4100 metre kamp alanı

Yükseğe alışmak için rehberimin bana ikinci tavsiyesi ise kamp yerlerinde olabildiğince hareketli olmam ve kamp bölgesinden daha yükseğe doğru kısa yürüyüşler yapmamdı. Ben kamp alanlarına varıp biraz dinlendikten sonra 1-2 saat boyunca 100-200 metre kadar yüksekliğe kadar çıktım ve kampa döndüm. Özellikle 4100 metre kamp yerinde oksijen seviyesinin düşüklüğü belirgin olarak hissediliyordu. 1-2 saatlik faaliyet biraz yorucu olsa da, vücudumun kısa sürede adapte olduğunu hissettim. Ertesi gün zirveye çıkarken nefes anlamında hiç zorluk çekmedim.

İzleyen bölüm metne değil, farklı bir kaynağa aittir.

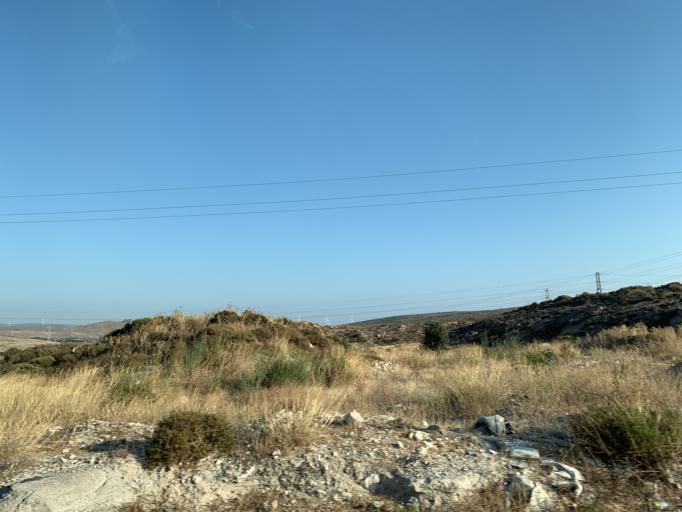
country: TR
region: Izmir
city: Alacati
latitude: 38.2768
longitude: 26.4187
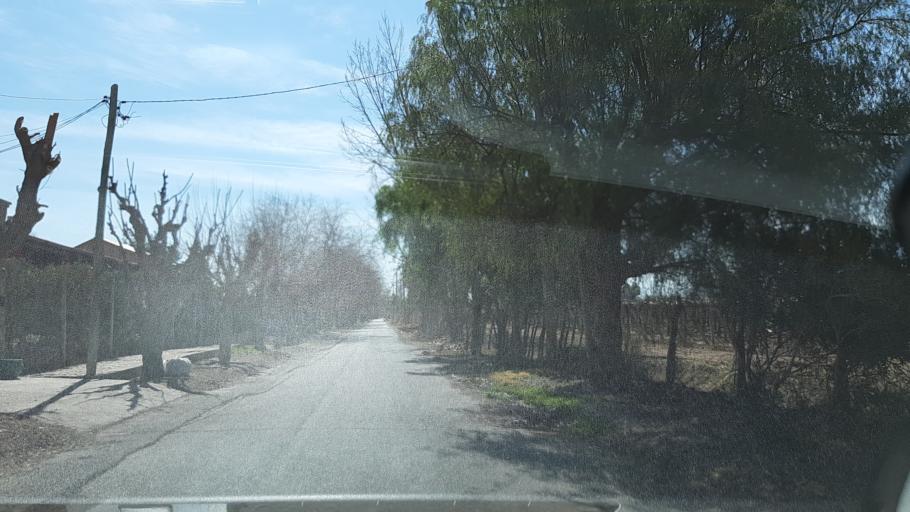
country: AR
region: San Juan
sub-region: Departamento de Zonda
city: Zonda
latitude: -31.5657
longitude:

Yükseğe alışmak için diğer bir uygulama, dağda daha fazla gün dağda konaklamak olabilir. Biz zirveye giderken 3300 metre ve 4100 metrede kaldık, yani 2 gece dağda kalarak zirveye ulaştık. Dönüş yolunda da 3300 metre kamp alanında bir gece daha kaldık. Bazı tur firmaları bu şekilde giderken, bazı tur firmaları gidişte dağda 3 gün kalıyorlar. 1. gün 3300 metreye çıkıyorlar. 2. gün 3300 metreden 4100 metreye çıkıp tekrar 3300 metreye iniyorlar orada konaklıyorlar. 3. gün tekrar 4100 metreye çıkıp burada konaklıyorlar ve 4. gün zirveye çıkıyorlar. Bu yüksek irtifaya alışmak için daha uygun bir yaklaşım gibi görünüyor. Eğer yüksek irtifaya alışkın değilseniz bu şekilde bir faaliyet seçmek-planlamak daha uygun olabilir.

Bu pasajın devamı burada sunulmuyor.